Dopo aver introdotto un premio per l’attività di ricerca rivolto a università e istituti pubblici di ricerca che collaborano con piccole e medie imprese (PMI) all’inizio di
quest’anno, il ministero federale tedesco dell’Istruzione e della ricerca ora offre un meccanismo analogo per altre strutture di ricerca senza scopo di lucro.

Il cosiddetto «Forschungsprämie Zwei – Research Premium Two » è inteso a rendere fruttuosa la collaborazione dei ricercatori con le PMI.

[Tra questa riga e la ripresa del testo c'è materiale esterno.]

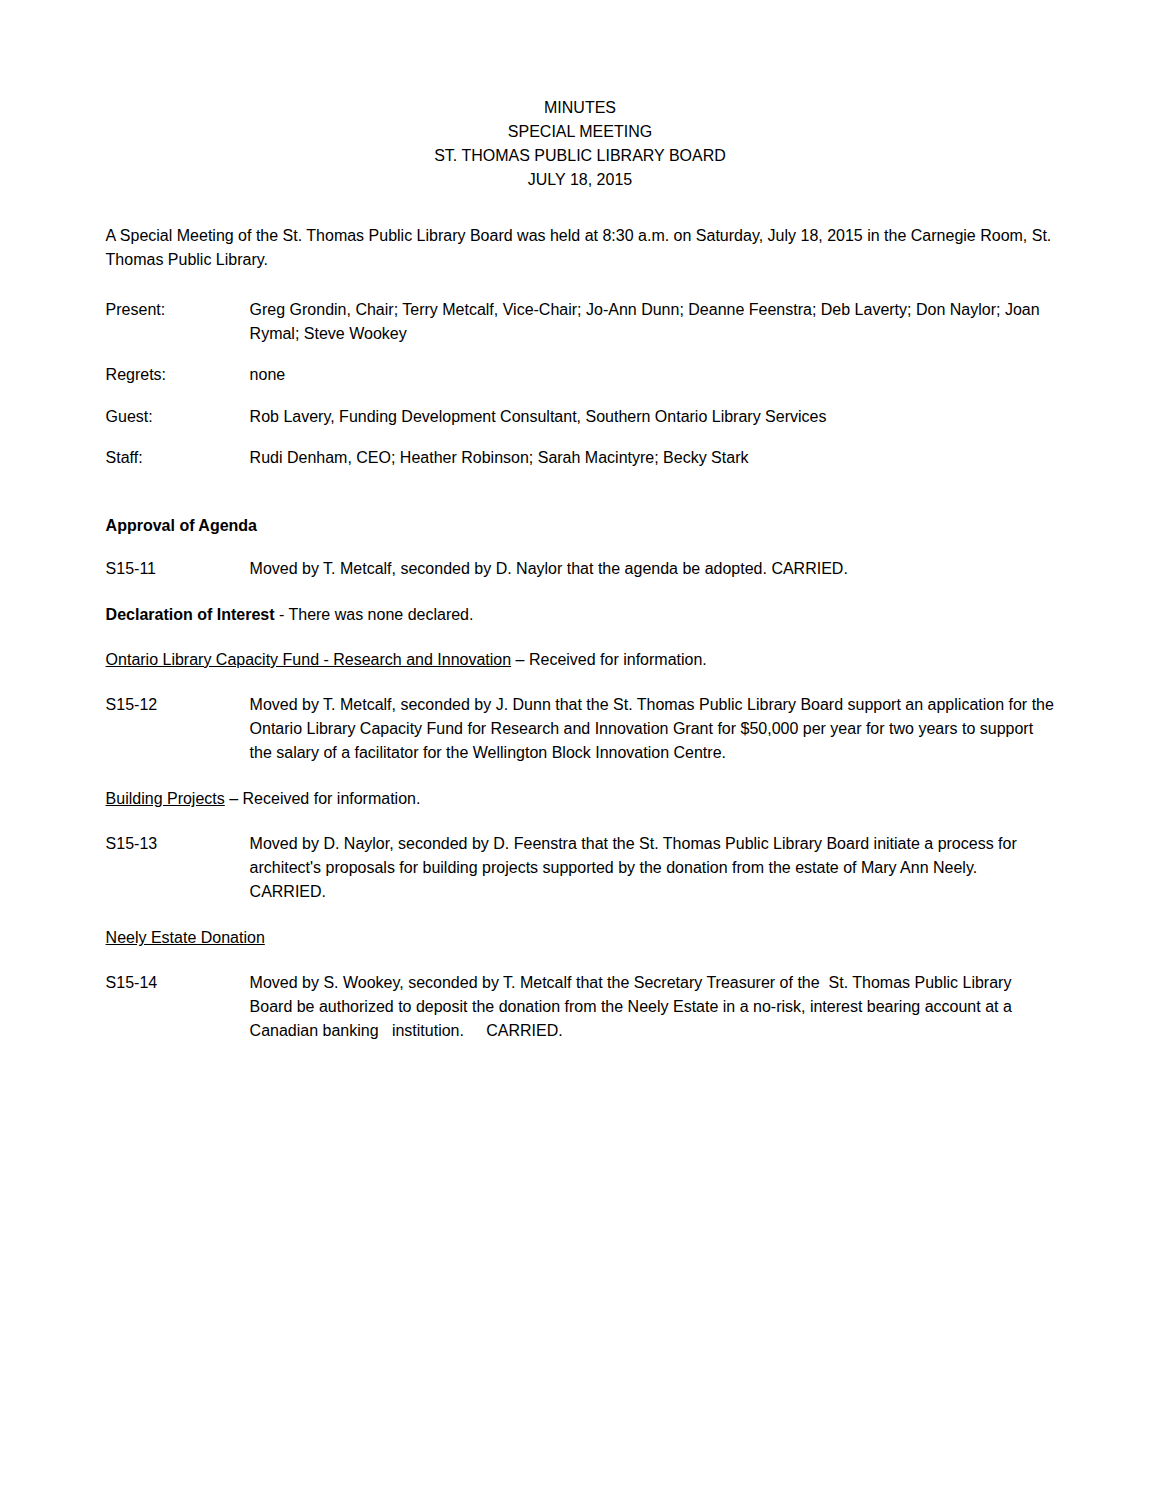MINUTES
SPECIAL MEETING
ST. THOMAS PUBLIC LIBRARY BOARD
JULY 18, 2015
A Special Meeting of the St. Thomas Public Library Board was held at 8:30 a.m. on Saturday, July 18, 2015 in the Carnegie Room, St. Thomas Public Library.
| Present: | Greg Grondin, Chair; Terry Metcalf, Vice-Chair; Jo-Ann Dunn; Deanne Feenstra; Deb Laverty; Don Naylor; Joan Rymal; Steve Wookey |
| Regrets: | none |
| Guest: | Rob Lavery, Funding Development Consultant, Southern Ontario Library Services |
| Staff: | Rudi Denham, CEO; Heather Robinson; Sarah Macintyre; Becky Stark |
Approval of Agenda
| S15-11 | Moved by T. Metcalf, seconded by D. Naylor that the agenda be adopted. CARRIED. |
Declaration of Interest - There was none declared.
Ontario Library Capacity Fund - Research and Innovation – Received for information.
| S15-12 | Moved by T. Metcalf, seconded by J. Dunn that the St. Thomas Public Library Board support an application for the Ontario Library Capacity Fund for Research and Innovation Grant for $50,000 per year for two years to support the salary of a facilitator for the Wellington Block Innovation Centre. |
Building Projects – Received for information.
| S15-13 | Moved by D. Naylor, seconded by D. Feenstra that the St. Thomas Public Library Board initiate a process for architect's proposals for building projects supported by the donation from the estate of Mary Ann Neely. CARRIED. |
Neely Estate Donation
| S15-14 | Moved by S. Wookey, seconded by T. Metcalf that the Secretary Treasurer of the St. Thomas Public Library Board be authorized to deposit the donation from the Neely Estate in a no-risk, interest bearing account at a Canadian banking institution. CARRIED. |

«È un altro passo importante per migliorare il legame tra economia e ricerca e consentire il rapido trasferimento delle tecnologie in Germania», afferma Thomas Rachel,
segretario di Stato parlamentare presso il ministero. «Le istituzioni di ricerca senza scopo di lucro sono un elemento determinante per l’innovazione in Germania, soprattutto nei nuovi
Länder.»

«Grazie a “ForschungsprämieZwei” le organizzazioni di ricerca senza scopo di lucro acquisiranno maggiori competenze nel trasferimento di conoscenze e tecnologie ed espanderanno
ulteriormente la loro capacità di collaborare con il settore dell’economia», ha affermato Rachel.

Ora le organizzazioni possono candidarsi per il premio con un progetto di ricerca e sviluppo rivolto alle PMI (imprese con un massimo di 1 000 dipendenti) avviato dall’inizio del 2007. Le
candidature saranno accettate fino alla fine del 2009.

Nell’ambito della sua «strategia high-tech», mirata ad accelerare il processo di trasformazione dell’attività di ricerca in prodotti commercializzabili, il governo tedesco ha
stanziato un totale di 125 Mio EUR per i due premi per la ricerca. Il premio per progetto ammonta al 25% del volume di contratti, da un minimo di 2 500 EUR a un massimo di 100 000 EUR. Il
denaro si può utilizzare in modo flessibile per l’attività di ricerca e sviluppo in quanto tale, ma anche per la valutazione dei risultati ottenuti, la formulazione di strategie
per il trasferimento di tecnologie, la formazione avanzata e progetti di comunicazione.